▶ AIM: Can you copy, word for word, the part of the MESMER-X excerpt that starts with "Here we consider" and goes on through "time, and scenarios."?

▶ EXCERPT PROVIDED:
2.3 Configuration of MESMER-X

The performance of the emulator relies principally on the two assumptions made for Eq. (1): the choice of a distribution and the equations for its parameters, i.e., the configuration E. To assess and compare the performances, we use the ensemble continuous rank probability score (CRPS), a generalization of mean absolute errors for probabilistic forecasts. The CRPS measures differences in the cumulative distribution functions of the emulations ${\stackrel{\mathrm{̃}}{X}}_{s,t,n}$ and of the training data X_s,t (Hersbach, 2000; Wilks, 2011). It is also used to define the continuous rank probability skill score (CRPSS) by comparing the CRPS of a configuration E to the CRPS of a benchmark E₀. Both scores are commonly used in atmospheric sciences (Wilks, 2011; Jolliffe and Stephenson, 2012). Equations (8) and (9), respectively, detail the calculation of the CRPS and of the CRPSS, where 1 is the Heaviside step function.

$$\begin{array}{}\text{(8)}& {\displaystyle }\begin{array}{rl}{\mathrm{CRPS}}^E{\left({\stackrel{\mathrm{̃}}{X}}_{s,t,n},X_{s,t}\right)}_{s,t}& =\underset{-\mathrm{\infty }}{\overset{+\mathrm{\infty }}{\int }}{\displaystyle \frac{\mathrm{1}}{n}}\sum _n\left[\mathrm{1}\left(X\ge {\stackrel{\mathrm{̃}}{X}}_{s,t,n}\right)\right.\\ & {\left.-\mathrm{1}\left(X\ge X_{s,t}\right)\right]}^{\mathrm{2}}\mathrm{d}X\end{array}\text{(9)}& {\displaystyle }{\mathrm{CRPSS}}_{s,t}^E=\mathrm{1}-{\mathrm{CRPS}}_{s,t}^E/{\mathrm{CRPS}}_{s,t}^{E_{\mathrm{0}}}\end{array}$$

Here we consider a fit with a stationary distribution as the benchmark. A high CRPS for this benchmark means that the differences between the cumulative distribution functions are too big, which implies that a stationary distribution does not correctly reproduce the statistical properties of the training sample, while a distribution perfectly reproducing the training sample would have a CRPS of zero (Hersbach, 2000), as illustrated with Fig. A1 in Appendix Sect. 6.3. A high CRPSS for a proposed configuration means that it improves the reproduction of the statistical properties of the sample. To simplify the comparisons, the CRPSS is averaged over space, time, and scenarios.

3 Emulations for fire weather

Many factors contribute to the burned area by wildland fires. Agricultural expansion and landscape fragmentation tend to decrease the burned area (Andela et al., 2017), though the global wildfire danger itself tends to increase (Jolly et al., 2015). The strong wildfires observed over the past few years had their risk of happening increased by climate change (Li et al., 2019; van Oldenborgh et al., 2021) because it affects the conditions for ignition and spreading of wildfires. Such conditions are termed fire weather. The strengthening of the fire weather favors longer-lasting and more intense fires (Abatzoglou et al., 2019; Ranasinghe et al., 2021; Seneviratne et al., 2021). The effect of climate change on fire weather is especially strong for the extreme events of fire emissions and burned area (Jones et al., 2022; Ribeiro et al., 2022). The Canadian Fire Weather Index (FWI) is one of the indices used to evaluate how daily temperature, precipitation, wind ,and relative humidity are locally conducive to the occurrence and spread of fires (Van Wagner, 1987; Abatzoglou et al., 2019). The FWI is relevant to investigate the impacts of fire weather thanks to its relationship with the burned area (Bedia et al., 2015; Abatzoglou et al., 2018; Grillakis et al., 2022; Jones et al., 2022).

▶ Stored records:

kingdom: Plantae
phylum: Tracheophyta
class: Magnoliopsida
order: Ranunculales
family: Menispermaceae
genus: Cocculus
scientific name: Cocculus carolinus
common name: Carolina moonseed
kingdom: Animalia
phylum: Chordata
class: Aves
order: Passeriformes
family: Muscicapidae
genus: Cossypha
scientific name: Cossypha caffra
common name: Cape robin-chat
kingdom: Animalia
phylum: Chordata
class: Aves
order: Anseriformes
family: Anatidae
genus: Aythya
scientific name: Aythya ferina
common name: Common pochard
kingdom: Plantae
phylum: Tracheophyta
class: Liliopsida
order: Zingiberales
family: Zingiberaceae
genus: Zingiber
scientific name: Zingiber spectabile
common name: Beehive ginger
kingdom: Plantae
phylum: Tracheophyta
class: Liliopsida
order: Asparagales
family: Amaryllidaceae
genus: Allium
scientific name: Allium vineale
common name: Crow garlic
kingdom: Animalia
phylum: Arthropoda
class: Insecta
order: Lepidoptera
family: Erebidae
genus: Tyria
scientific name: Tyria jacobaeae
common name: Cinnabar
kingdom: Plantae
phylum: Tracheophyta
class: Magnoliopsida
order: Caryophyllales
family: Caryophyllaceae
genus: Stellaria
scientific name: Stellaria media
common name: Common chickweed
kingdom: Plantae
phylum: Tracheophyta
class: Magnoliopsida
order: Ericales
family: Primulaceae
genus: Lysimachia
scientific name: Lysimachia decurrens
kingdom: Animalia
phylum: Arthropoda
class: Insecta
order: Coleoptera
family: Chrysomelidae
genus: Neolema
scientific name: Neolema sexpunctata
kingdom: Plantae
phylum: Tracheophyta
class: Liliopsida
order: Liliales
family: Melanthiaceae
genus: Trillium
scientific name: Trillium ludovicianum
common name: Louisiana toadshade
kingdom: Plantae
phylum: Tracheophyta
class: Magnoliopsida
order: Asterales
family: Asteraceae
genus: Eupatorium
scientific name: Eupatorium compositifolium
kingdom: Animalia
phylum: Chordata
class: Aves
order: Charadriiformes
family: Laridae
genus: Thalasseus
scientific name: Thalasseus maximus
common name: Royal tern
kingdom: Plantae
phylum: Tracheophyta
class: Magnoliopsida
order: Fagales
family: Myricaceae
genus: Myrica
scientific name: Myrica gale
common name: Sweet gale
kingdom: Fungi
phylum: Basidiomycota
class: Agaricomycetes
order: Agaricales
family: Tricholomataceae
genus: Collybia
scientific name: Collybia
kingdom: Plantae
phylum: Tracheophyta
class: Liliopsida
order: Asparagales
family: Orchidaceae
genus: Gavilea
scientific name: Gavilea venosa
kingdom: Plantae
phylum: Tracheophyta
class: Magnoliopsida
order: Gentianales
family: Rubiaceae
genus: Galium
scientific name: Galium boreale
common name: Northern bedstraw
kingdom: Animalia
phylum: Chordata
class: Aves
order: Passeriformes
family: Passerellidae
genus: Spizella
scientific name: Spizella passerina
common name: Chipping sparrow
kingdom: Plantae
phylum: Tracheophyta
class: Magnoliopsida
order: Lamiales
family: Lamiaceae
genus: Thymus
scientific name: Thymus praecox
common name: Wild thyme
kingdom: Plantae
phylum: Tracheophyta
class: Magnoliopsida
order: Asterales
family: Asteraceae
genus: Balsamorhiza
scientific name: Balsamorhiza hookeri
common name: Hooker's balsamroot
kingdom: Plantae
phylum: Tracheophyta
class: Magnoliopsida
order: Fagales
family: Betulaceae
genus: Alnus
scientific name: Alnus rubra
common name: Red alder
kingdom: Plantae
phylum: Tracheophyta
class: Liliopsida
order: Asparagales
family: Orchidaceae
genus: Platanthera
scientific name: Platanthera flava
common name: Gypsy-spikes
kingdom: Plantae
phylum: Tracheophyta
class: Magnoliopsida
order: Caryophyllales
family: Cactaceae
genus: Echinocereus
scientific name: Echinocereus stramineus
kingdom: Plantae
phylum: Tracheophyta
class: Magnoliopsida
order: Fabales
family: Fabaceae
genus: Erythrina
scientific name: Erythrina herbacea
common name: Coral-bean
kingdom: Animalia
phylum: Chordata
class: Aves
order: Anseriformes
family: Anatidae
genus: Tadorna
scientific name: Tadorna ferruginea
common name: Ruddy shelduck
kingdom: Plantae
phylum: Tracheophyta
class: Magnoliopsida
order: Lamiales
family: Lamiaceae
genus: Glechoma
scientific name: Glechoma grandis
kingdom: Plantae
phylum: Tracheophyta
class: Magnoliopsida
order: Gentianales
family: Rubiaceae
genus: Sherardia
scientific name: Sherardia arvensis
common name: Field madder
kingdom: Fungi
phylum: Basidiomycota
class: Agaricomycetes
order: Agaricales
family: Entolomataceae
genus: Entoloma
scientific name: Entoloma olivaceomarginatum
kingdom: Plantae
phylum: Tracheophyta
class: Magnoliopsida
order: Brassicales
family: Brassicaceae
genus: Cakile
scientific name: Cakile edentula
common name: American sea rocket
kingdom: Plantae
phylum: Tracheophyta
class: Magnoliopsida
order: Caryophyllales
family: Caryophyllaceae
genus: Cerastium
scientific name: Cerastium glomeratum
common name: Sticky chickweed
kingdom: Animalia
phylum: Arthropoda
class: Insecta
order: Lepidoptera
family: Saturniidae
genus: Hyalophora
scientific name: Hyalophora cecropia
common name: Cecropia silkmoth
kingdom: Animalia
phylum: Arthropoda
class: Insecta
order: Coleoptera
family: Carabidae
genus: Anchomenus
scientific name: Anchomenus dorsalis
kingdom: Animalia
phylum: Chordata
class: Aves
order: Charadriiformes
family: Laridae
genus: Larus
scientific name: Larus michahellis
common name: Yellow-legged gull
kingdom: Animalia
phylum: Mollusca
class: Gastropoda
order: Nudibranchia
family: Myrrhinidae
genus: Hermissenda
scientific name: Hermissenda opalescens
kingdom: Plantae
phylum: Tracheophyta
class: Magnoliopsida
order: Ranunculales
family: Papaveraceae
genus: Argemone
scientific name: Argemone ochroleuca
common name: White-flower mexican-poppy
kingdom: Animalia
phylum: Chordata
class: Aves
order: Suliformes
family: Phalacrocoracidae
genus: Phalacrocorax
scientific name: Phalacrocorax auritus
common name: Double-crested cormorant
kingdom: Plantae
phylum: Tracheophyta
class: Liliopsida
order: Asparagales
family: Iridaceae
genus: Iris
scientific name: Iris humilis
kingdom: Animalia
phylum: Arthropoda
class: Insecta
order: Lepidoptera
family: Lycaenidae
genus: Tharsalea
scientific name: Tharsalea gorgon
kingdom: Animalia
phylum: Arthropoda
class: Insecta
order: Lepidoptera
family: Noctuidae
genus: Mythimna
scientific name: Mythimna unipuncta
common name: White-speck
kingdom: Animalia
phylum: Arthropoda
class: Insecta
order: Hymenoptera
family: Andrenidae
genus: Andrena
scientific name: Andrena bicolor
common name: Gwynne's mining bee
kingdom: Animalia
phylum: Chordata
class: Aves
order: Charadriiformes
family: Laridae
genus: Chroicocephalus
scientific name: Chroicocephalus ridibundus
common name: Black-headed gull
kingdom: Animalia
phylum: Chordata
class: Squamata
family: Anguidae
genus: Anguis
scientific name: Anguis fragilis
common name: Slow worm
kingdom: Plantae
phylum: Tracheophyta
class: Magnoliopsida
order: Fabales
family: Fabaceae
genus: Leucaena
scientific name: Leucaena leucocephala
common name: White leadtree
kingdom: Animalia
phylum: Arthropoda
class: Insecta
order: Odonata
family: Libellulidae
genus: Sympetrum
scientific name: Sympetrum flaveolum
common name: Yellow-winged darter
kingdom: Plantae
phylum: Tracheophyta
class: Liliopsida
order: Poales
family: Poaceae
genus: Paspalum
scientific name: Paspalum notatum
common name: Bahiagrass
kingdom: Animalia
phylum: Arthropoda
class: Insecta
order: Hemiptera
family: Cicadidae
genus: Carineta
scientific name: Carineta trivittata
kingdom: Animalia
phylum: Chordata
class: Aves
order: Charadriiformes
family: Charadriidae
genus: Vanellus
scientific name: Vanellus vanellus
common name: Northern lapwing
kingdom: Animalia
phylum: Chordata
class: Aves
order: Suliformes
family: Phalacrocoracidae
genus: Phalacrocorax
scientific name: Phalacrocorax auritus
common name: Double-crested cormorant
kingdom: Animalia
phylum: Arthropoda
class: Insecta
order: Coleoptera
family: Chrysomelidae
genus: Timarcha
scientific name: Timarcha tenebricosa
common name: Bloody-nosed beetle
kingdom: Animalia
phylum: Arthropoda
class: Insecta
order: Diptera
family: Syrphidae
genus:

▶ WRITTEN ANSWER:
Here we consider a fit with a stationary distribution as the benchmark. A high CRPS for this benchmark means that the differences between the cumulative distribution functions are too big, which implies that a stationary distribution does not correctly reproduce the statistical properties of the training sample, while a distribution perfectly reproducing the training sample would have a CRPS of zero (Hersbach, 2000), as illustrated with Fig. A1 in Appendix Sect. 6.3. A high CRPSS for a proposed configuration means that it improves the reproduction of the statistical properties of the sample. To simplify the comparisons, the CRPSS is averaged over space, time, and scenarios.